Labour Representative in the Senate, Raymond Roberts has said that he is not surprised by comments made by Prime Minister Dr. Keith Mitchell on the disabled members of society standing against bills up for vote on referendum day.
In an address at a recent sitting of the Lower House of Representatives, the Prime Minister slammed those members of the Disabled Community who are advocating a vote “no” against bills he said that were aimed at assisting their own.
“All rights to education and other services you want to vote against that and you wanna make the government look bad. How could the government look bad? When you vote against all disabled people and even those who are disabled are telling people not to vote for it,” the Prime Minister is quoted as saying.
His comments were seen as an unwarranted attack on two prominent members of the disabled community – Sen. Roberts and Citizen John Rullow – who have been voicing objections to the Referendum.
Sen. Roberts has been calling on civil servants to vote against the Referendum Bills since it did not address the burning issue of pensions for civil servants while Rullow has been calling for the establishment of a Constituent Assembly of the People to facilitate Constitutional reform.
Speaking to reporters at a press conference at Camerhogne Park last Wednesday, Sen. Roberts said as he sat at home witnessing the sitting of the Lower House, he was anticipating such an outburst and “antics” from Prime Minister Mitchell.
However, he said what disturbed him most was “the fact that some of his colleagues seem to find great joy after in talking about disabled people”.…
“To me, he could’ve said “Break up Ray Roberts as far as I’m concerned”.
He could’ve said “Blind John Rullow” because I don’t know why you would want to go down that road”, Sen. Roberts told reporters.
The Labour Senator compared the behaviour of PM Mitchell as opposed to those members of the Constitution Reform Advisory Committee (CRAC) including Chairman Dr Francis Alexis QC and Ruggles Ferguson.
According to Sen. Roberts the committee members had problems with his stand against the referendum but never sought to make derogatory statements like the Grenadian leader.
“At no time in their discourse did I hear Dr. Alexis say a disabled man shouldn’t be doing that. No time have I heard my good friend Ruggles saying…you don’t know if anybody was whole…but here we have in the Parliament of Grenada, the Leader and the Parliament having fun and I was kinda disappointed that the Speaker…didn’t really draw the PM’s attention to it.
“…I am not hurt but I would think it’s a let down when leaders of that stature…he (Prime Minister Mitchell) has a huge vocabulary, he has a PHD. He is not an ordinary person, so to me that kind of behaviour does not speak well for a society in which we’re trying to integrate people of all classes…I think it was a mistake by the PM”.

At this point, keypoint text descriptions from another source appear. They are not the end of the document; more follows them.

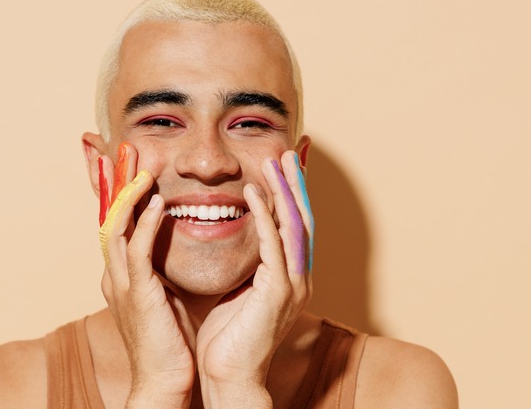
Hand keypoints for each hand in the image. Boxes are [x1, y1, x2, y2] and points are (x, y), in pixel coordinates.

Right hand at [97, 143, 194, 406]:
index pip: (115, 219)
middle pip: (106, 214)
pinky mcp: (137, 295)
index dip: (115, 188)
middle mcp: (114, 272)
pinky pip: (137, 252)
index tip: (120, 158)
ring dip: (127, 193)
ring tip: (138, 163)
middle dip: (111, 180)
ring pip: (115, 226)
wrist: (163, 380)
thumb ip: (159, 266)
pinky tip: (157, 203)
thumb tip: (172, 242)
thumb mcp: (161, 293)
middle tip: (119, 146)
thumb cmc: (168, 339)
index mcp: (121, 272)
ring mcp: (122, 283)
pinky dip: (145, 224)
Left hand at [195, 150, 313, 407]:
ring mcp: (292, 285)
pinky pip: (272, 243)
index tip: (284, 168)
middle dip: (296, 185)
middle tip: (288, 152)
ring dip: (285, 190)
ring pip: (294, 225)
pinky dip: (264, 214)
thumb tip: (235, 241)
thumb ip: (246, 267)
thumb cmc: (227, 338)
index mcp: (290, 279)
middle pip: (303, 219)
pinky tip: (254, 191)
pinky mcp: (278, 292)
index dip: (292, 196)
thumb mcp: (238, 293)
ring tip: (274, 161)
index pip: (295, 227)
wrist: (228, 377)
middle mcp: (298, 278)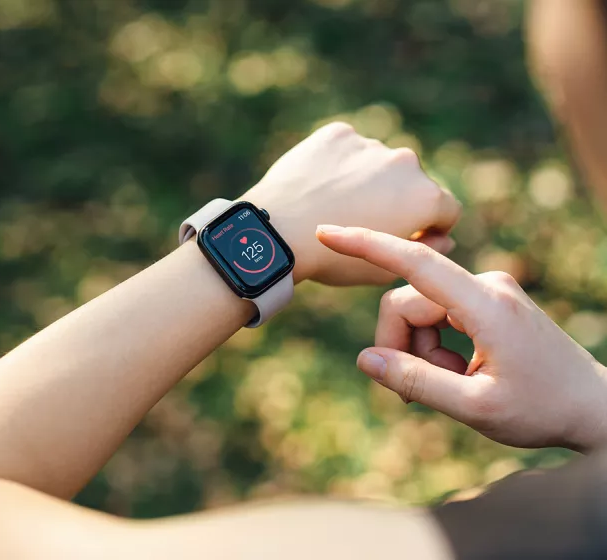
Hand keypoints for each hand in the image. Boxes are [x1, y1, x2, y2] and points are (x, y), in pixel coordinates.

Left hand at [241, 122, 460, 284]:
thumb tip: (443, 235)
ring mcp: (371, 144)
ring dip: (366, 179)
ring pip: (377, 163)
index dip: (430, 227)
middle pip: (411, 182)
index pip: (446, 209)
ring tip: (334, 204)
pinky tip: (318, 186)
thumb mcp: (382, 271)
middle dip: (397, 198)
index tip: (407, 236)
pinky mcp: (339, 133)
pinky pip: (347, 148)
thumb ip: (423, 251)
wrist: (277, 232)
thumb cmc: (331, 259)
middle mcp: (406, 162)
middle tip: (362, 219)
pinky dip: (338, 163)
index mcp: (426, 197)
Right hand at [317, 226, 606, 452]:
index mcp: (486, 304)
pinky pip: (438, 315)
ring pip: (420, 312)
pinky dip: (435, 347)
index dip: (366, 245)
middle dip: (401, 346)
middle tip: (419, 393)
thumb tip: (365, 359)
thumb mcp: (474, 408)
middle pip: (407, 303)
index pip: (414, 263)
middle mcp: (486, 285)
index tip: (326, 232)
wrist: (595, 408)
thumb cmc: (543, 410)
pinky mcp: (488, 300)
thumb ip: (416, 382)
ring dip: (421, 352)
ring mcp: (488, 290)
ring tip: (454, 385)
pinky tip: (460, 372)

Sen. Roberts re-iterated that in spite of the backlash from the Prime Minister, he will continue to rally the people against the referendum because there are other things that were left out that are equally important.

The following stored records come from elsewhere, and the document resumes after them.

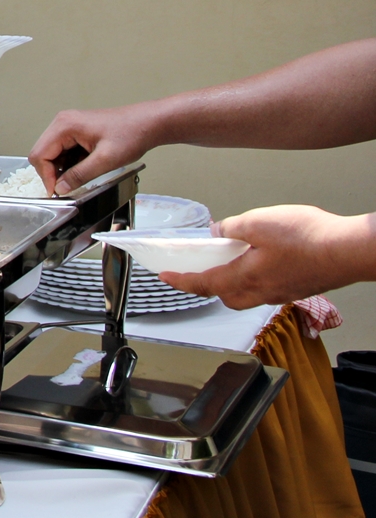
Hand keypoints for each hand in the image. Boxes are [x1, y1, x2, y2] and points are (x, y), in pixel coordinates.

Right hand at [28, 103, 158, 195]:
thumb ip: (80, 175)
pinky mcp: (77, 132)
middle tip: (66, 188)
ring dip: (62, 169)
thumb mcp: (105, 161)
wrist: (148, 123)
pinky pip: (64, 151)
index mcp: (65, 125)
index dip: (46, 176)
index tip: (57, 192)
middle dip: (52, 173)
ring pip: (53, 154)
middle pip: (43, 153)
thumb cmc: (131, 133)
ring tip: (80, 177)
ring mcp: (69, 126)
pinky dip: (70, 164)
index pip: (40, 154)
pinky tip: (85, 168)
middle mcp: (63, 123)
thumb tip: (61, 188)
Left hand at [161, 205, 375, 308]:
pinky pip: (268, 287)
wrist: (350, 251)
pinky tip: (261, 259)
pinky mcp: (299, 287)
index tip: (167, 278)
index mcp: (245, 278)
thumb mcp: (258, 221)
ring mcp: (283, 292)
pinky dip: (256, 277)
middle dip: (207, 284)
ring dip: (233, 280)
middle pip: (225, 295)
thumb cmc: (310, 239)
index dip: (181, 281)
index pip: (203, 284)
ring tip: (229, 259)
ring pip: (248, 293)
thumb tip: (219, 231)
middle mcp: (263, 291)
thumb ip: (232, 227)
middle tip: (197, 270)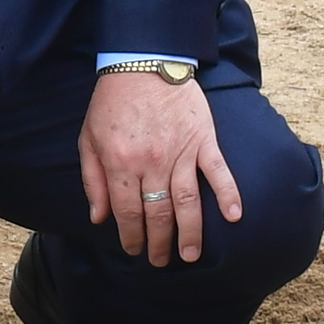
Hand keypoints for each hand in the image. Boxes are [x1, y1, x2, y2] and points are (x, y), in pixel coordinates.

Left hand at [79, 69, 241, 267]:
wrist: (142, 63)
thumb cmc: (111, 103)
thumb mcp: (89, 139)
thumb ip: (92, 180)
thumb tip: (98, 218)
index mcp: (120, 163)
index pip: (127, 212)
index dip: (130, 236)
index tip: (134, 250)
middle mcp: (151, 163)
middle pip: (157, 213)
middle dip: (159, 242)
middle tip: (161, 260)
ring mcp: (180, 152)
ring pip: (186, 201)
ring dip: (190, 232)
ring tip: (190, 255)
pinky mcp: (202, 140)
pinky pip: (218, 171)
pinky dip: (228, 193)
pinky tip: (234, 216)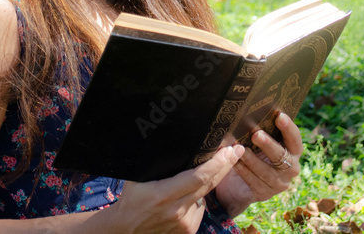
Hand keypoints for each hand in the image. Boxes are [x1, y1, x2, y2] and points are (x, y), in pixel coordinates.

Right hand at [101, 145, 244, 233]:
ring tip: (186, 182)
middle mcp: (176, 210)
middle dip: (225, 166)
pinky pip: (199, 209)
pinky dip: (196, 200)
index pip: (198, 177)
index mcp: (162, 195)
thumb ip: (155, 164)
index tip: (229, 150)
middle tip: (236, 150)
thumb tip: (171, 138)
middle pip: (209, 185)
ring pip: (204, 197)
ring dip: (204, 185)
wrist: (127, 231)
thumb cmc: (130, 200)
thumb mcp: (136, 178)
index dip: (217, 164)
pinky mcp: (188, 231)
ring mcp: (184, 223)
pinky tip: (182, 200)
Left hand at [213, 112, 302, 217]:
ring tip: (240, 149)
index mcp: (292, 151)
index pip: (295, 139)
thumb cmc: (253, 153)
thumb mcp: (259, 142)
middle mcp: (290, 168)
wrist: (239, 183)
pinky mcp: (265, 194)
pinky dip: (243, 171)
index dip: (288, 128)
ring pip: (266, 172)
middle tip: (256, 134)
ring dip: (252, 160)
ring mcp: (279, 183)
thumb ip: (262, 130)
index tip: (279, 115)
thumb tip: (251, 110)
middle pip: (281, 156)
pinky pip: (253, 181)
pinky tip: (234, 162)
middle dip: (268, 144)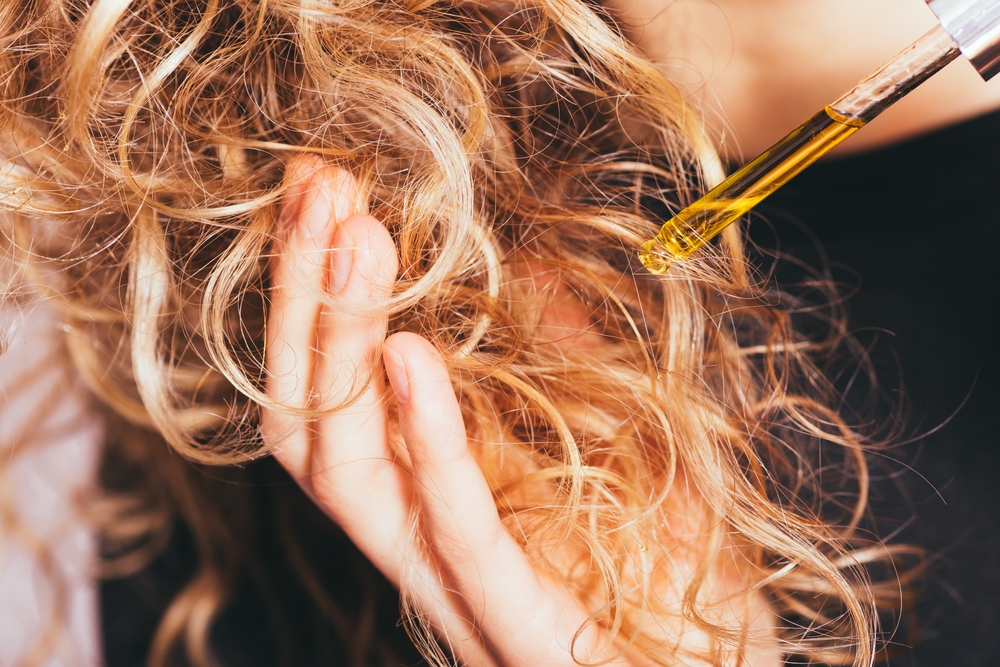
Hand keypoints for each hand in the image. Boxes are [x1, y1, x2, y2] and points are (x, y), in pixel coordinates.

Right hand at [260, 158, 623, 666]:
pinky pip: (456, 529)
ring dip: (343, 346)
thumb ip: (559, 356)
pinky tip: (412, 354)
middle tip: (316, 191)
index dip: (314, 287)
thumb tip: (530, 263)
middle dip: (304, 297)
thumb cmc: (667, 565)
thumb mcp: (610, 434)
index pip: (335, 387)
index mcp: (431, 495)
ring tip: (352, 242)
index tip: (322, 186)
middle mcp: (420, 540)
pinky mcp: (518, 624)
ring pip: (352, 470)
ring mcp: (460, 587)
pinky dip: (429, 438)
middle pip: (314, 418)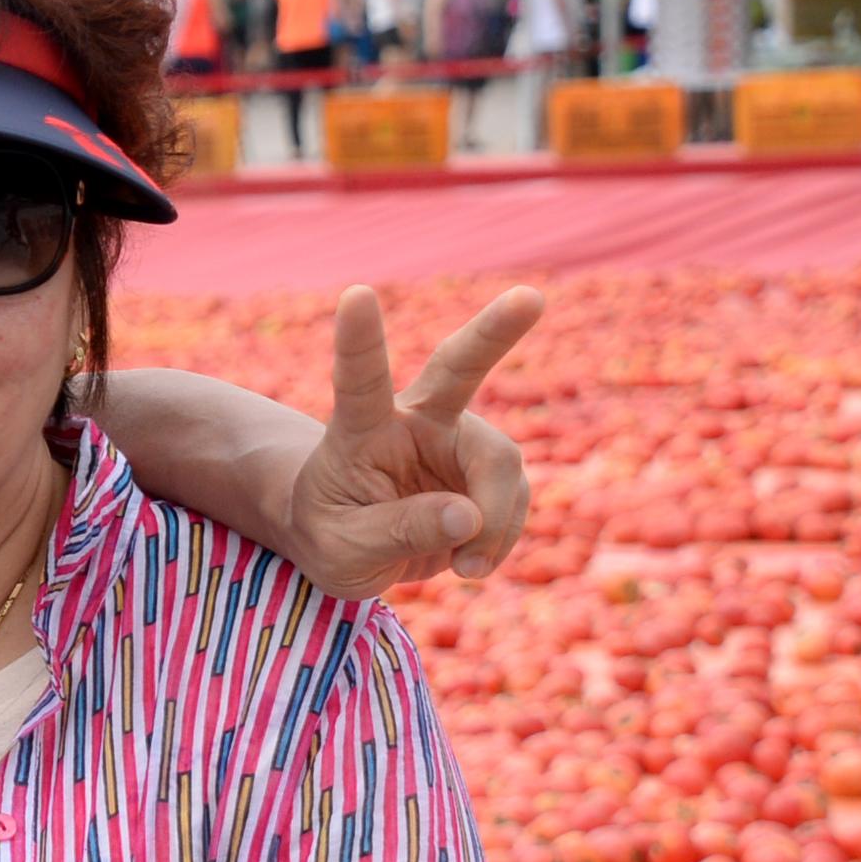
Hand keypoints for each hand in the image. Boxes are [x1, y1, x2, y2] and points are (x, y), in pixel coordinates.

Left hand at [284, 284, 542, 599]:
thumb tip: (467, 516)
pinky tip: (470, 561)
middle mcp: (413, 420)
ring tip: (464, 567)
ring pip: (502, 464)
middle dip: (496, 331)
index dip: (359, 339)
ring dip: (495, 523)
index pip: (358, 380)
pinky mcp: (484, 469)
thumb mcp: (343, 550)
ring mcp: (455, 440)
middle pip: (459, 367)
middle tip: (531, 298)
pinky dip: (500, 539)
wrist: (351, 547)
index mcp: (360, 428)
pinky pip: (513, 499)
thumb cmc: (329, 537)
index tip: (356, 293)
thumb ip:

He cited the burning issue of those civil servants who joined the Government Service after 1983 being excluded from receiving a pension from the State.

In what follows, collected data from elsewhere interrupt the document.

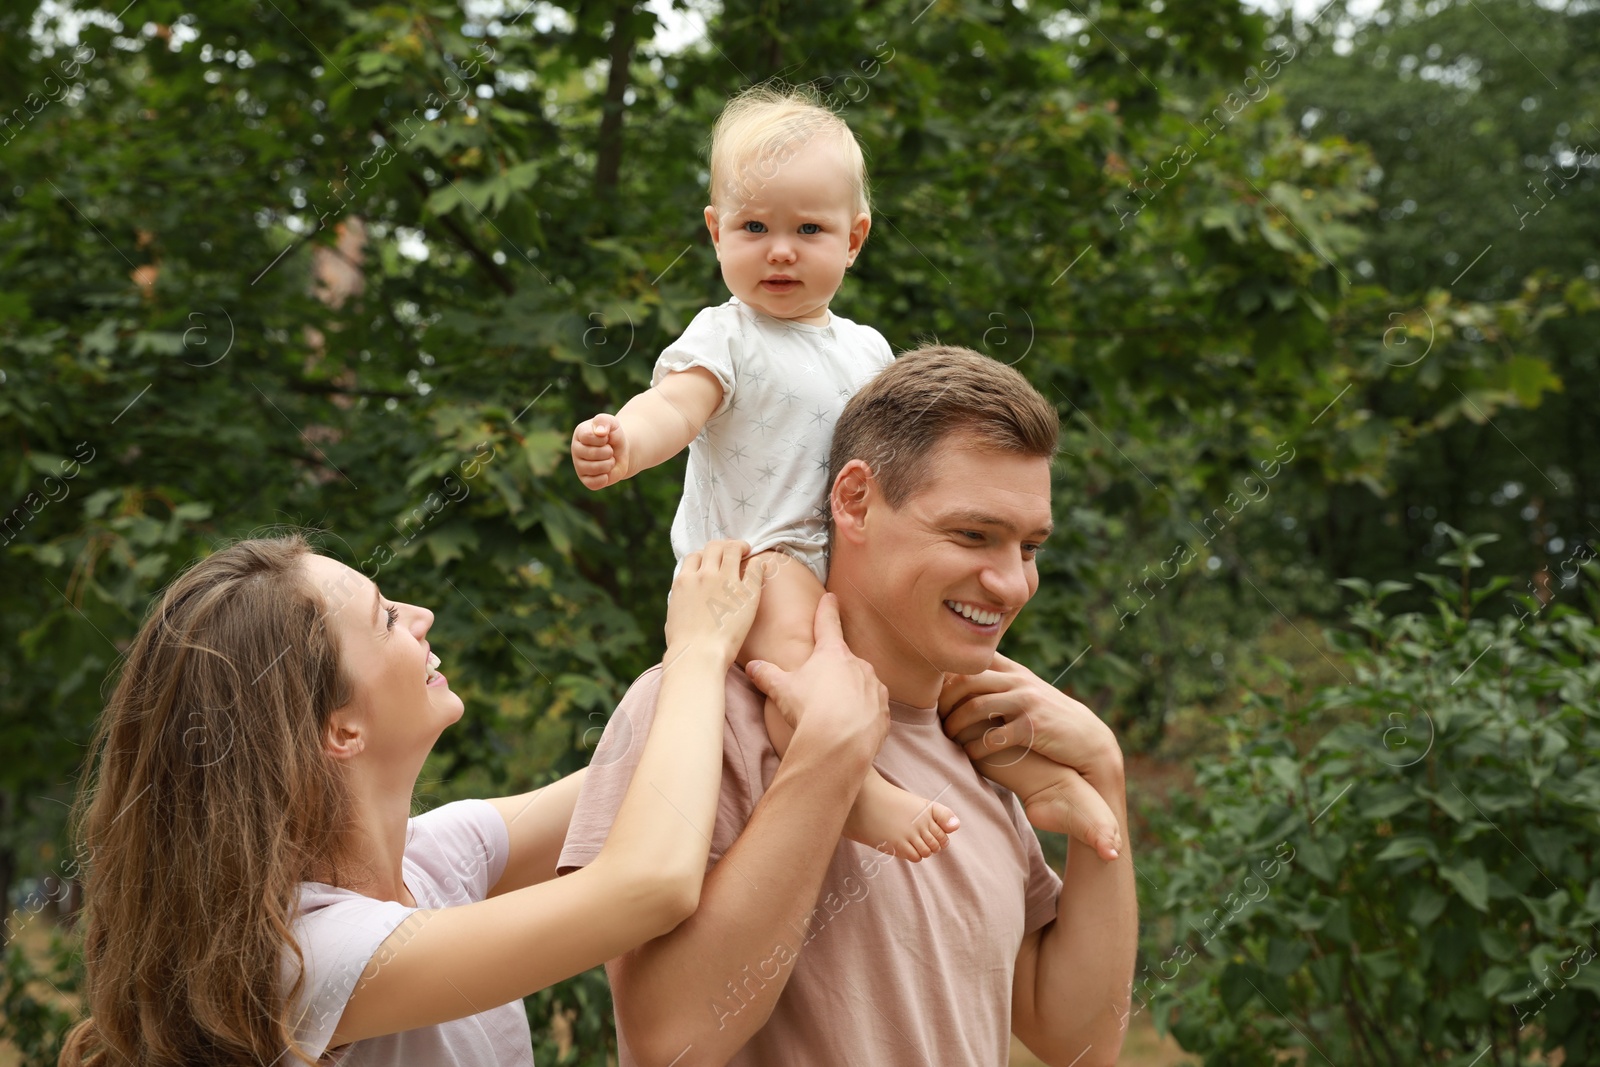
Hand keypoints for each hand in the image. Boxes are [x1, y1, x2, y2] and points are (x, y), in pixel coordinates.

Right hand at [572, 413, 630, 489]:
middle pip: (591, 453)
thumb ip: (605, 421)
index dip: (602, 438)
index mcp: (580, 434)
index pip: (588, 436)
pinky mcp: (585, 480)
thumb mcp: (612, 423)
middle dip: (608, 452)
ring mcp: (579, 465)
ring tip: (609, 460)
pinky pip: (594, 483)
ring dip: (608, 464)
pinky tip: (606, 471)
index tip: (606, 437)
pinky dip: (605, 478)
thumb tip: (600, 432)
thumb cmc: (613, 436)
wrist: (620, 451)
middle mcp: (576, 450)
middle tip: (610, 450)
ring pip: (593, 469)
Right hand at [664, 541, 771, 665]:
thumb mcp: (673, 617)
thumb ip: (680, 602)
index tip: (712, 561)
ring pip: (733, 549)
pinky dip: (758, 564)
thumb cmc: (684, 645)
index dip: (704, 556)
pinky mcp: (746, 592)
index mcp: (684, 581)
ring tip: (747, 551)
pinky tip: (760, 568)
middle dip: (723, 546)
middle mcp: (704, 575)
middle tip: (733, 551)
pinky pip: (755, 566)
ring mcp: (725, 581)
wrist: (699, 655)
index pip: (694, 556)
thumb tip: (683, 601)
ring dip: (741, 547)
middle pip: (714, 547)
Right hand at [744, 593, 888, 763]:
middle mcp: (858, 666)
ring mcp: (875, 688)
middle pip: (845, 660)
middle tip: (820, 689)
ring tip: (833, 713)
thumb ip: (767, 674)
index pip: (828, 624)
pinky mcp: (884, 712)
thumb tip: (752, 666)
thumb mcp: (782, 690)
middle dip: (834, 670)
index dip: (827, 609)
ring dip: (850, 692)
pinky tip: (850, 726)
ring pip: (861, 684)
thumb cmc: (809, 710)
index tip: (830, 597)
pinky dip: (863, 714)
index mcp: (832, 653)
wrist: (839, 746)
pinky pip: (872, 708)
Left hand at [940, 652, 1123, 787]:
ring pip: (976, 707)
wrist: (1088, 739)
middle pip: (967, 680)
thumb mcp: (1030, 691)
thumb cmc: (1051, 717)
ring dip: (955, 725)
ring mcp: (1026, 702)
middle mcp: (1019, 681)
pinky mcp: (1032, 728)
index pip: (974, 662)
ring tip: (948, 737)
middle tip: (934, 717)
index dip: (950, 675)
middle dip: (945, 700)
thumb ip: (1004, 682)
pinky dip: (976, 747)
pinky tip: (970, 754)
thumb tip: (966, 679)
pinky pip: (993, 737)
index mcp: (1015, 671)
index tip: (936, 693)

“The public workers have in excess of 400 police, teachers, nurses, public officers who have retired, they entered the service and they are not getting what the constitution guarantees them, which is a pension after retirement.
“Dr Alexis is a pensioner, he is getting taxpayers pension too. Sir Lawrence Joseph is a pensioner. So you have two men who were Ministers of Labour, who are aware of that growing point…and yet you have persons going home poor. So to tell me that you putting an E in Petit Martinique and I must not draw attention to people who are suffering?.
“I am protesting to get a 60% support until we give priority to what is priority. Putting an E in Petit Martinique I don’t mind it, I will vote for the Carriacou thing, I don’t have a problem with it but at my age, I could eat that? I could eat outta wedlock or in wedlock? That is important? What is important has to be my daily bread and butter.
Persons who serve in the nation’s Parliament for two consecutive terms are entitled to a State pension.
President of the Commercial and Industrial Workers Union (CIWU), George Mason also voiced disappointment with the comments made in Parliament by the Prime Minister about the Disabled.
“I George Mason, has a disability, I have a speech impediment. When the Prime Minister said even the disabled are saying to vote no…that includes me and I take strong umbrage to that because the United Nations on the Rights of the Disabled said, you have the right to enjoy everything that the able-bodied person have”, he said.
“…This (comment) is an affront to our dignity and I strongly disagree with that and I think the Prime Minister if he does not apologise, he has lost the moral right to be Prime Minister of this country, he added.
The Office of the Prime Minister has indicated that persons are taking his comments totally out of context as it was not intended to make disparaging remarks against Disabled persons.